Sugars into polymers
12 May 2003
To dramatically improve the efficiency of microbial fermentation, Cambridge, MA-based Metabolix plans a two-year project to reengineer the central metabolism of Escherichia coli (E. coli) to convert renewable sugars into a family of high-performance polymers at greatly increased yields.
Most of today's plastics and synthetic polymers are produced from petrochemicals. Bio-based products represent an attractive alternative to conventional plastics, which persist in the environment and are a significant source of environmental pollution.
But although bacteria produce chemicals that could be commercially useful, such microbial routes are inefficient by industrial standards and tend to produce unwanted byproducts.
The two-year project is intended to reduce the cost of producing polyhydroxyalkanoates (PHAs), a family of biodegradable polyesters with attractive properties that could replace many petroleum-based plastics used today. In a typical fermentation, the microbe is fed a sugar and another substance, called a co-feed, which controls the final polymer composition.
Metabolix has engineered bacteria that efficiently convert the co-feed, and now seeks to develop a method to convert sugar to the main constituent of industrially useful PHAs.
The company will re-engineer the primary metabolic process - a feat never achieved before - by enhancing the activity of the desired biochemical pathway and eliminating or greatly reducing two competing pathways.

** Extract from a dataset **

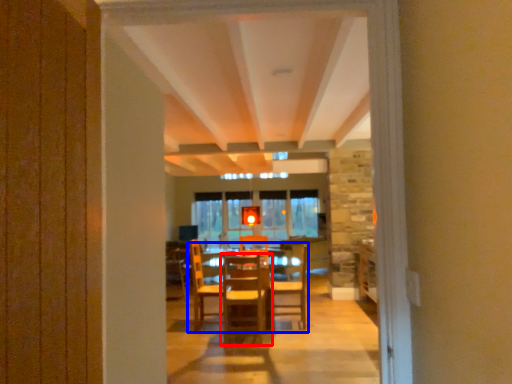
Question: Which point is closer to the camera, chair (highlighted by a red box) or table (highlighted by a blue box)?

Choices:
 (A) chair
 (B) table

Answer: (A)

All these traits then will be combined into a single strain of a new microbe.
The company will track changes in the activity of specific genes to increase understanding of the metabolic engineering process. Funding from the NIST (National Institute of Science and Technology) Advanced Technology Program (ATP) is expected to accelerate development of the new technology by at least three years.

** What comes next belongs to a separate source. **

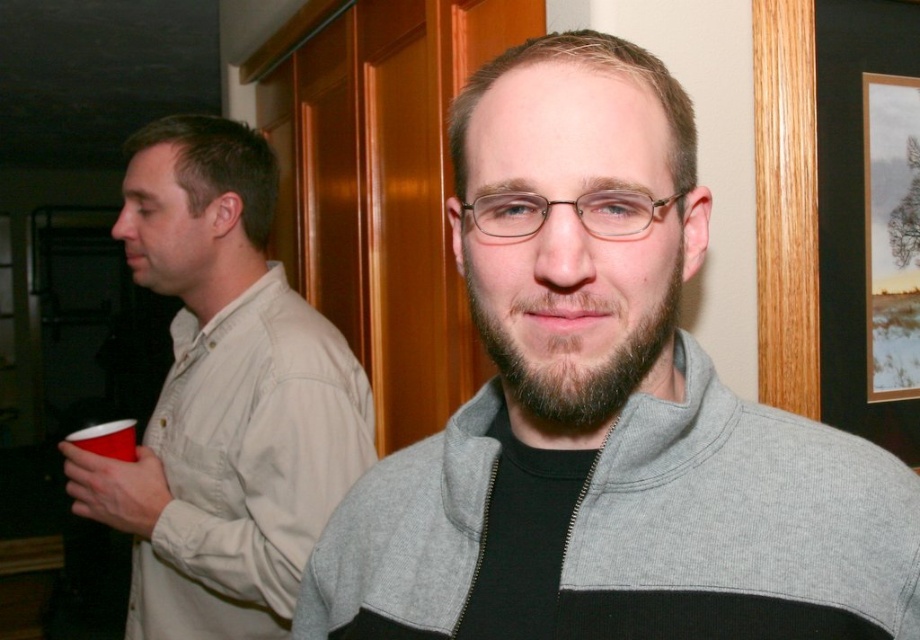
You are at a party and want to take a photo of the brown fuzzy beard at center without the wooden picture frame at right blocking the view. Where should you move to achieve this?

Move to the left side of the wooden picture frame at right so that the brown fuzzy beard at center is no longer obstructed by the frame.

You are at a party and want to place a small note on the wooden picture frame at right. The note is 10 cm tall. Can you fit it there without covering the red plastic cup at lower left?

The wooden picture frame at right is above the red plastic cup at lower left, so placing a 10 cm tall note on the wooden picture frame at right would not cover the red plastic cup at lower left since they are vertically separated.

The engineered microbes will provide a platform for cost-effective, environmentally benign production of a range of plastics and resins from renewable raw materials.
The PHAs, which are superior to competing biodegradable polymers, would provide new solutions for packaging, personal hygiene products, matrices for controlled release treatments for oil wells, and other applications such as hydrophobic coatings for water-resistant cartons.
In addition, the new metabolic engineering method could be applied to fermentation processes for making a wide variety of other chemical compounds.